I use two images as input: one showing the scene and the other a wrist camera image.

In addition, I use two 24GB RTX 3090 GPUs for training.

SJYYounge avatar Oct 08 '25 12:10 SJYYounge

@SJYYounge Have you solved this issue - "the robot arm cannot recognize the target and cannot move the gripper close to the it"?

xiaoen0 avatar Oct 11 '25 03:10 xiaoen0

I recently discovered that my previous mistakes were mainly caused by the inconsistency between the test input state and the training state. However, after modifying the input representation, the predicted actions are too small, causing the robotic arm to barely move. Currently, I suspect that using the change in degrees of freedom as the action results in values that are too small in magnitude. Although the model's loss decreased well after LoRA fine-tuning, the model's performance remains poor.

This is part of my stats.json: "action": { "mean": [ -4.333903529484535e-08, 0.0020157869522443835, 0.0013200944144747932, -4.214290422563759e-05, 0.011695201426789108, -0.00013795478592930054 ], "std": [ 1.0091413612500754e-08, 0.0008448569665757645, 0.0003226171148633483, 3.4832450887706154e-05, 0.004836712872686363, 5.273882533245786e-05 ] ... }

SJYYounge avatar Oct 11 '25 03:10 SJYYounge

Is the action horizon set too small? I encountered a similar situation you described, and increasing the action horizon helped.

xiaoen0 avatar Oct 11 '25 04:10 xiaoen0

What was your batch size set to? Will a relatively small batch size setting have a significant impact on the model's LoRA fine-tuning results? I currently have it set to 8, but the fine-tuning results are not ideal.

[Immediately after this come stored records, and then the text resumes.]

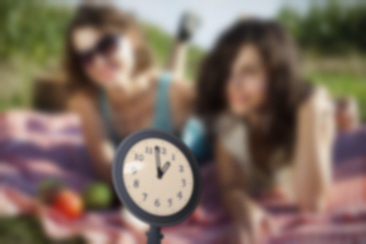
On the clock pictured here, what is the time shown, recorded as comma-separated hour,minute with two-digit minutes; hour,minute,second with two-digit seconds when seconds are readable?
12,58
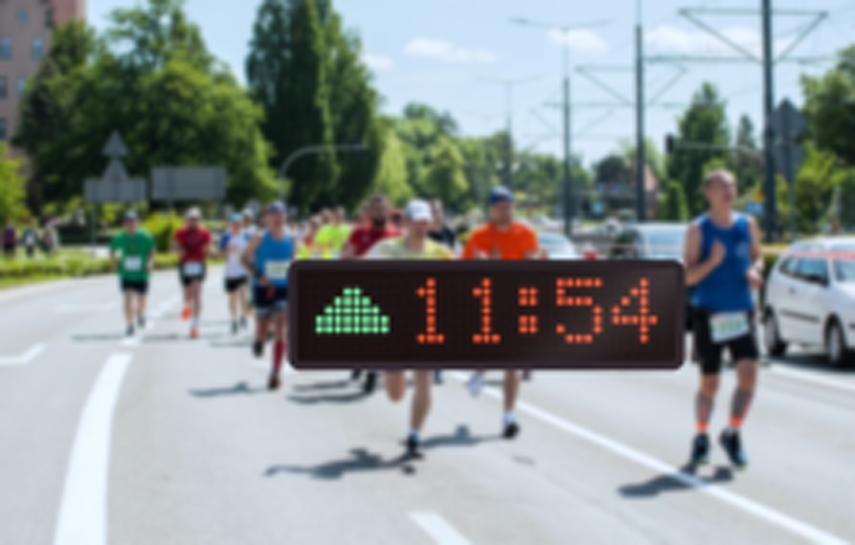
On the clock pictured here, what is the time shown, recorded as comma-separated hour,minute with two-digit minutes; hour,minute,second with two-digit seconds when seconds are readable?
11,54
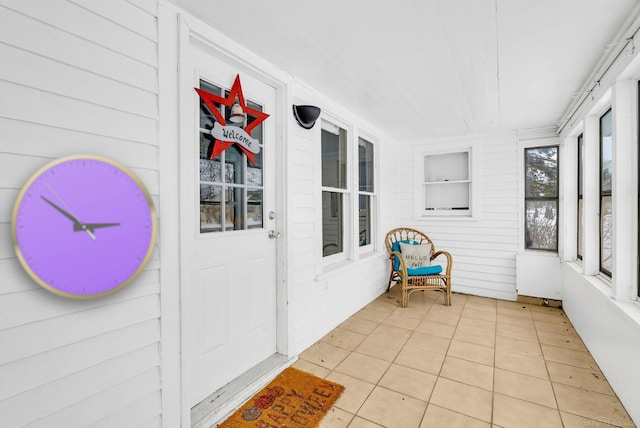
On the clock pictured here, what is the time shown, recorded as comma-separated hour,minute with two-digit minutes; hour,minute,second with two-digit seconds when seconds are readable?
2,50,53
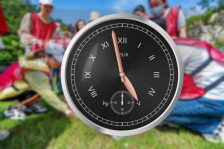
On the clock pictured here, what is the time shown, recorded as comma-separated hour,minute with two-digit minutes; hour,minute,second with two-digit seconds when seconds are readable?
4,58
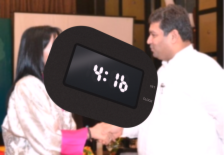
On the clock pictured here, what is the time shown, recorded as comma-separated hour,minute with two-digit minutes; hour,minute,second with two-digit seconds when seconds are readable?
4,16
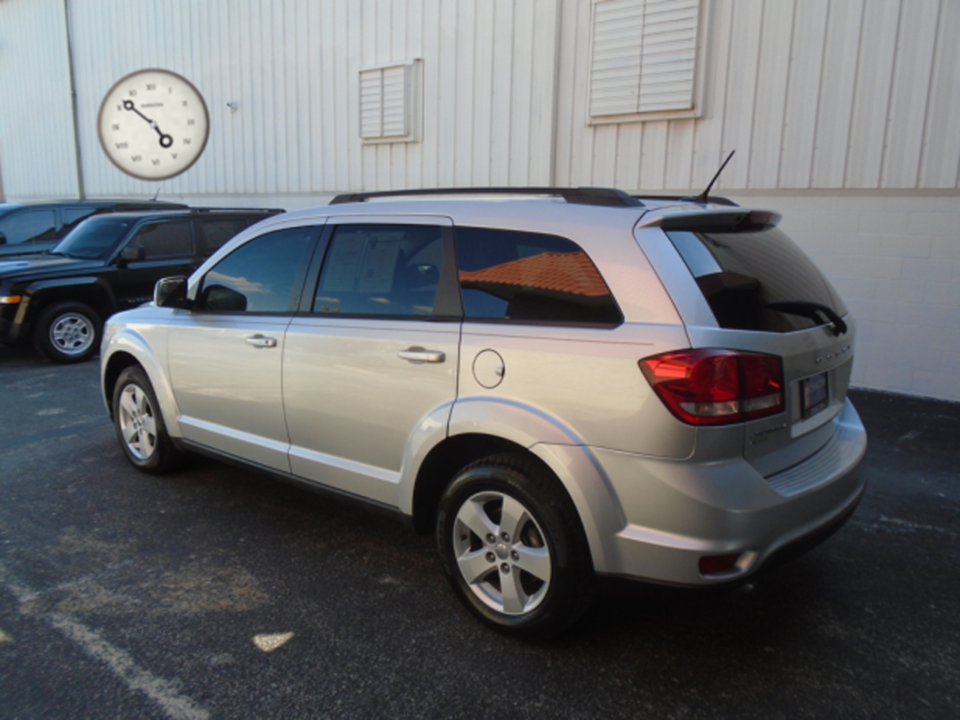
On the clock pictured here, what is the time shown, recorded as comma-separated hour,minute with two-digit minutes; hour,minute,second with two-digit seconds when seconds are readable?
4,52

SJYYounge avatar Oct 13 '25 03:10 SJYYounge

Did you deploy it in simulation? What are the degrees of freedom of your own arm? "after modifying the input representation", how do you modify it?

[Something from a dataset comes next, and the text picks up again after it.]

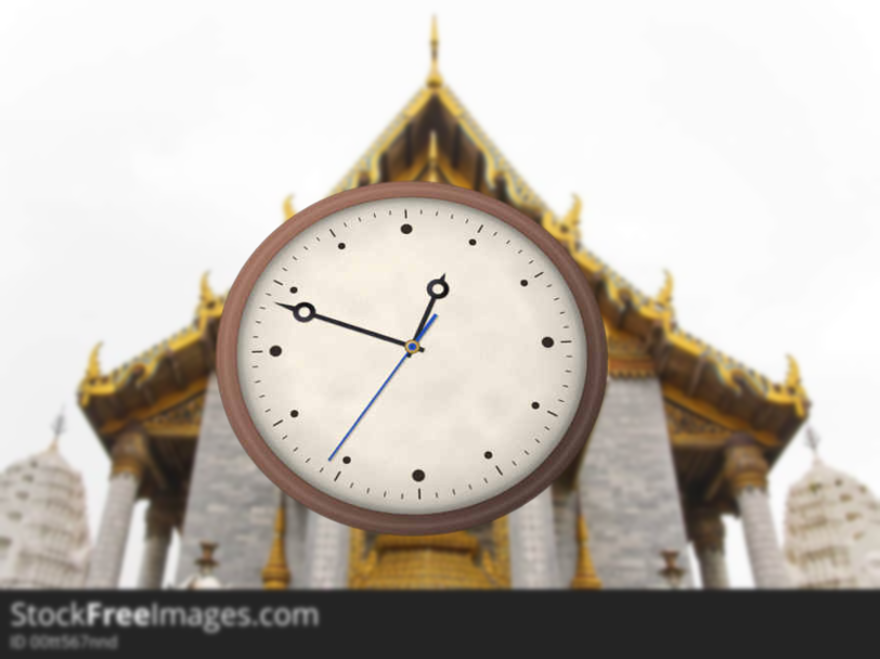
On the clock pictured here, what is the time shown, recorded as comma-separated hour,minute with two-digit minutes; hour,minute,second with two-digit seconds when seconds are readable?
12,48,36
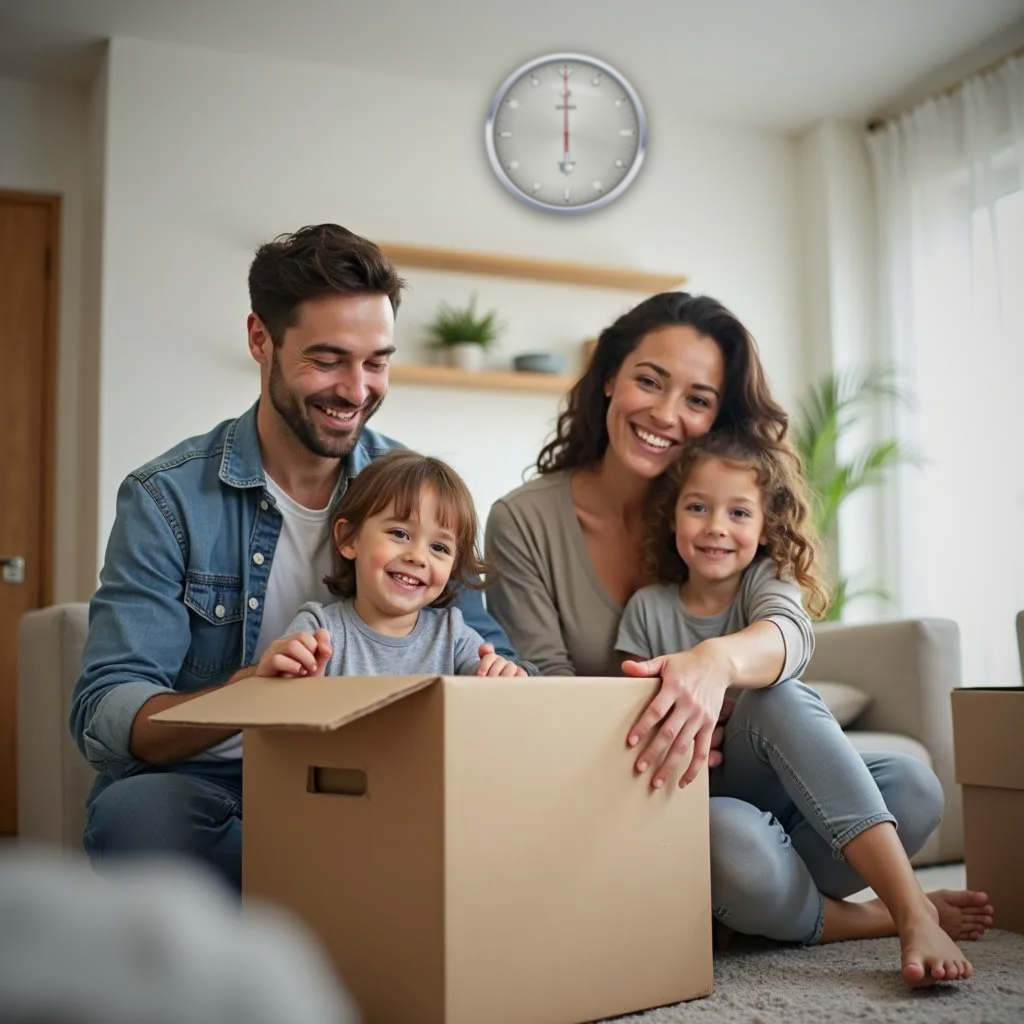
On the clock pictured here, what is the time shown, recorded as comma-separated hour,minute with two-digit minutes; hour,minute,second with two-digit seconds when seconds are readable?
6,00,00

meijie-jesse avatar Oct 13 '25 13:10 meijie-jesse

Yes, the simulation was conducted in Gym. After I modified the action and state representations to an end-effector–based representation, this issue no longer occurs. The current main problem is that the model cannot recognize the target. Could the batch size significantly affect the model’s performance? At present, I am fine-tuning using two GPUs with a batch size of 8, but the results are not satisfactory.

SJYYounge avatar Oct 13 '25 13:10 SJYYounge

I would like to know how you “modified the action and state representations to an end-effector–based representation” ?thx! I have the same problem, finetuned on A100 with bs=32. After the problem is solved, I am willing to try to lower the BS and see how it performs.

meijie-jesse avatar Oct 13 '25 13:10 meijie-jesse

Image

Similar to the official testing approach provided for LIBERO, I modified the robot’s state and action representations to be based on the end-effector’s position and orientation. For the rotation representation, I referred to the official LIBERO example file (/examples/libero/main.py) and used the axis–angle representation. This modification effectively resolved the issue where the robot barely moved when using joint degrees of freedom for state and action representation, which was mainly caused by the small magnitude of joint-space actions.

The abnormal bending of the arm mainly resulted from a mismatch between the training and testing representations — my training data used joint-space representations for actions and states, while during testing, I used the end-effector representation as the input to the policy network. As a result, some unrealistic joint motions occurred. Currently, during the initial execution phase, the joints generally follow the directions in the dataset, but in later stages, the arm still struggles to reach the specified task positions.

Thank you for your reply! Hope this helps, and I’m also curious to hear about your results after trying different batch sizes!

SJYYounge avatar Oct 13 '25 13:10 SJYYounge

Thank you for your reply! I use Aloha's HDF5 as the data collection structure, so it is different from yours. I will continue to check again.

meijie-jesse avatar Oct 15 '25 08:10 meijie-jesse

i use the same robot arm,but it seems performs well.

knightmell avatar Nov 03 '25 07:11 knightmell

Thank you for your response. And i would like to know how many data samples did you use for fine-tuning? Does each task require a certain amount of data for training? By 'each task', do you mean data from the same scene and with the same language instruction?